As a product leader — how can you combat this? As you focus on scaling users and the product — you also have to think about scaling the tools, culture and team. Here are a few things that worked for us as we built and launched CreditWise.

  1. Scale the operational tools: Monitor your key metrics (performance and quality) in real time — you should always have a pulse on how the system is holding up. Build triggers, alerts when errors go above a certain level. Set your alarm thresholds, and have an escalation and triage plan for when things go wrong. Build the tools to collect and prioritize customer reported bugs and feedback.
  2. Scale the culture: This starts with the product leadership — leaders on the team need to show that they care about operational excellence. Operational problem solving and fire prevention needs to be rewarded as much as fire-fighting. Create some symbols of this culture. For example — for my product, CreditWise, we have giant displays with key operational metrics peppered across the team space. Finally, create some rituals of this culture. For CreditWise — we do “Customer Wednesdays” where we review and discuss customer complaints, and “Metrics Mondays” where the entire team comes together to review our key metrics and system performance.

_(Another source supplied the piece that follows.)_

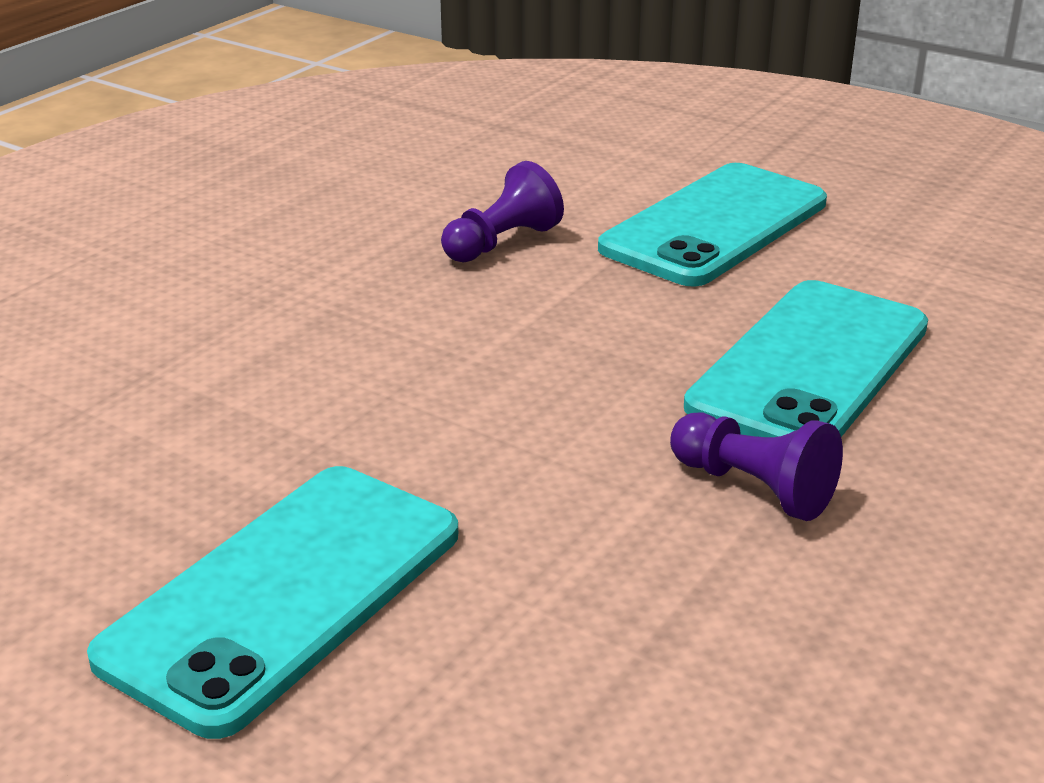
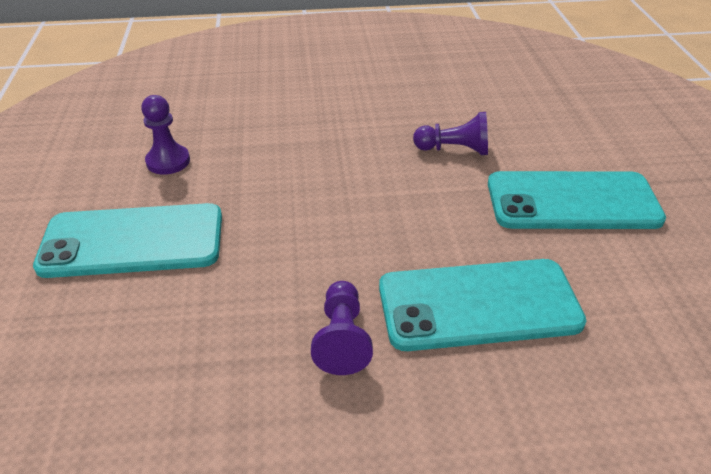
camera: 50 degrees right, 10 degrees up
none -> purple pawn [141,95,190,175]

  3. Scale the team: Look, not everyone is going to be able to make the this transition. You may need to bring in different team members across product, design and engineering who are better suited to this new environment. You may also need to change how the team is organized. For example — pre-launch, the CreditWise product and engineering teams were organized by platform (web, iOS, Android) — but as we’ve launched our website and mobile apps — we’ve found it more efficient to be organized by customer goals — in a structure that is able to ship a feature across platforms.

Why should you believe me? I am the GM for CreditWise by Capital One, a credit monitoring tool that is helping millions of users understand, improve and protect their credit.